### Exercise requirements
Rewrite the lines of every entry below with "Encuentros" changed to "Entrevistas" wherever it occurs, leaving everything else as it is.

(Text extracted page by page)
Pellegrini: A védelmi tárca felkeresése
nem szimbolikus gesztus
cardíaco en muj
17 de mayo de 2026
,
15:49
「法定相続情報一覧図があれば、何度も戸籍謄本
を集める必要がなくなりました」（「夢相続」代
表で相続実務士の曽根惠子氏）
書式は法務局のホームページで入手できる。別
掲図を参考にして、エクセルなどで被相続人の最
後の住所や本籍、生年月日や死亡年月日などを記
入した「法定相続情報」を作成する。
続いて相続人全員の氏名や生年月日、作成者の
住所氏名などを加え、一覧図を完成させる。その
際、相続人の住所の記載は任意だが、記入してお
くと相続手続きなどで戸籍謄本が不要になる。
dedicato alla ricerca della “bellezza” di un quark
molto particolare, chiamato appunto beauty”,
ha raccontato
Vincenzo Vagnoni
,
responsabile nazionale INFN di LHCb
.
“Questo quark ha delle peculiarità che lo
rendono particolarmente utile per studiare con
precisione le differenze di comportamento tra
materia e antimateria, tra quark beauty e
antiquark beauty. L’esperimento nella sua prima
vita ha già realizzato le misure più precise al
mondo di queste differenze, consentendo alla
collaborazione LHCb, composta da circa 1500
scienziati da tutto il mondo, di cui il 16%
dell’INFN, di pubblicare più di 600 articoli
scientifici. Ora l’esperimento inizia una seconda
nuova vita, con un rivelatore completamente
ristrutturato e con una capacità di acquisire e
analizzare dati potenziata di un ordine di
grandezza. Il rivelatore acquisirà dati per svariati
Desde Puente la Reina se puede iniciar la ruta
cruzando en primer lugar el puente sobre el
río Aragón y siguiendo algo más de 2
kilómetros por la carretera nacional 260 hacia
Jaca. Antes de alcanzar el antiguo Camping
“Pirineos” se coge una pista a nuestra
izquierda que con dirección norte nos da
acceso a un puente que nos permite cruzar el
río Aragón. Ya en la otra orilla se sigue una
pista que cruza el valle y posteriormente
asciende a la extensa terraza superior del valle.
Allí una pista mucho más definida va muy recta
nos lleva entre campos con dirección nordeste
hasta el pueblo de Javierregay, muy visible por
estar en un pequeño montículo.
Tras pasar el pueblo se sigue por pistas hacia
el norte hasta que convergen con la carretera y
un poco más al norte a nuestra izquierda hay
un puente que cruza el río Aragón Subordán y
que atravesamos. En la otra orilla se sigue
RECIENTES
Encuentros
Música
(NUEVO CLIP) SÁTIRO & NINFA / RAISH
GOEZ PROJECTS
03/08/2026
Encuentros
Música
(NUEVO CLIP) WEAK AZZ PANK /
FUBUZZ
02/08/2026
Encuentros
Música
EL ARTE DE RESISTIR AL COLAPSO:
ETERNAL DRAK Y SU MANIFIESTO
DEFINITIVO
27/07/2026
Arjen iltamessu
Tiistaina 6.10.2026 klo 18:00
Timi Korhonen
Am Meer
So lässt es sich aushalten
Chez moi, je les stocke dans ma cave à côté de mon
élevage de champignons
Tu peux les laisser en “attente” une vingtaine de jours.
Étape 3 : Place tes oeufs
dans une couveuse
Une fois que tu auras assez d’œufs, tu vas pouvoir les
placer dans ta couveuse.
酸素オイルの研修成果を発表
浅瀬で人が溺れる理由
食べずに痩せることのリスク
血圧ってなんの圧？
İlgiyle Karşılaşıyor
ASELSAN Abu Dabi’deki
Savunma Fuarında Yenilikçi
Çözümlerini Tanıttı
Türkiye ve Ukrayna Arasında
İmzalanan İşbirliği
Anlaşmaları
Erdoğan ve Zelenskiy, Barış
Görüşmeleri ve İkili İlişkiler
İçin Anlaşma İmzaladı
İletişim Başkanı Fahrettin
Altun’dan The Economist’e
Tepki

### Output below
Pellegrini: A védelmi tárca felkeresése
nem szimbolikus gesztus
cardíaco en muj
17 de mayo de 2026
,
15:49
「法定相続情報一覧図があれば、何度も戸籍謄本
を集める必要がなくなりました」（「夢相続」代
表で相続実務士の曽根惠子氏）
書式は法務局のホームページで入手できる。別
掲図を参考にして、エクセルなどで被相続人の最
後の住所や本籍、生年月日や死亡年月日などを記
入した「法定相続情報」を作成する。
続いて相続人全員の氏名や生年月日、作成者の
住所氏名などを加え、一覧図を完成させる。その
際、相続人の住所の記載は任意だが、記入してお
くと相続手続きなどで戸籍謄本が不要になる。
dedicato alla ricerca della “bellezza” di un quark
molto particolare, chiamato appunto beauty”,
ha raccontato
Vincenzo Vagnoni
,
responsabile nazionale INFN di LHCb
.
“Questo quark ha delle peculiarità che lo
rendono particolarmente utile per studiare con
precisione le differenze di comportamento tra
materia e antimateria, tra quark beauty e
antiquark beauty. L’esperimento nella sua prima
vita ha già realizzato le misure più precise al
mondo di queste differenze, consentendo alla
collaborazione LHCb, composta da circa 1500
scienziati da tutto il mondo, di cui il 16%
dell’INFN, di pubblicare più di 600 articoli
scientifici. Ora l’esperimento inizia una seconda
nuova vita, con un rivelatore completamente
ristrutturato e con una capacità di acquisire e
analizzare dati potenziata di un ordine di
grandezza. Il rivelatore acquisirà dati per svariati
Desde Puente la Reina se puede iniciar la ruta
cruzando en primer lugar el puente sobre el
río Aragón y siguiendo algo más de 2
kilómetros por la carretera nacional 260 hacia
Jaca. Antes de alcanzar el antiguo Camping
“Pirineos” se coge una pista a nuestra
izquierda que con dirección norte nos da
acceso a un puente que nos permite cruzar el
río Aragón. Ya en la otra orilla se sigue una
pista que cruza el valle y posteriormente
asciende a la extensa terraza superior del valle.
Allí una pista mucho más definida va muy recta
nos lleva entre campos con dirección nordeste
hasta el pueblo de Javierregay, muy visible por
estar en un pequeño montículo.
Tras pasar el pueblo se sigue por pistas hacia
el norte hasta que convergen con la carretera y
un poco más al norte a nuestra izquierda hay
un puente que cruza el río Aragón Subordán y
que atravesamos. En la otra orilla se sigue
RECIENTES
Entrevistas
Música
(NUEVO CLIP) SÁTIRO & NINFA / RAISH
GOEZ PROJECTS
03/08/2026
Entrevistas
Música
(NUEVO CLIP) WEAK AZZ PANK /
FUBUZZ
02/08/2026
Entrevistas
Música
EL ARTE DE RESISTIR AL COLAPSO:
ETERNAL DRAK Y SU MANIFIESTO
DEFINITIVO
27/07/2026
Arjen iltamessu
Tiistaina 6.10.2026 klo 18:00
Timi Korhonen
Am Meer
So lässt es sich aushalten
Chez moi, je les stocke dans ma cave à côté de mon
élevage de champignons
Tu peux les laisser en “attente” une vingtaine de jours.
Étape 3 : Place tes oeufs
dans une couveuse
Une fois que tu auras assez d’œufs, tu vas pouvoir les
placer dans ta couveuse.
酸素オイルの研修成果を発表
浅瀬で人が溺れる理由
食べずに痩せることのリスク
血圧ってなんの圧？
İlgiyle Karşılaşıyor
ASELSAN Abu Dabi’deki
Savunma Fuarında Yenilikçi
Çözümlerini Tanıttı
Türkiye ve Ukrayna Arasında
İmzalanan İşbirliği
Anlaşmaları
Erdoğan ve Zelenskiy, Barış
Görüşmeleri ve İkili İlişkiler
İçin Anlaşma İmzaladı
İletişim Başkanı Fahrettin
Altun’dan The Economist’e
Tepki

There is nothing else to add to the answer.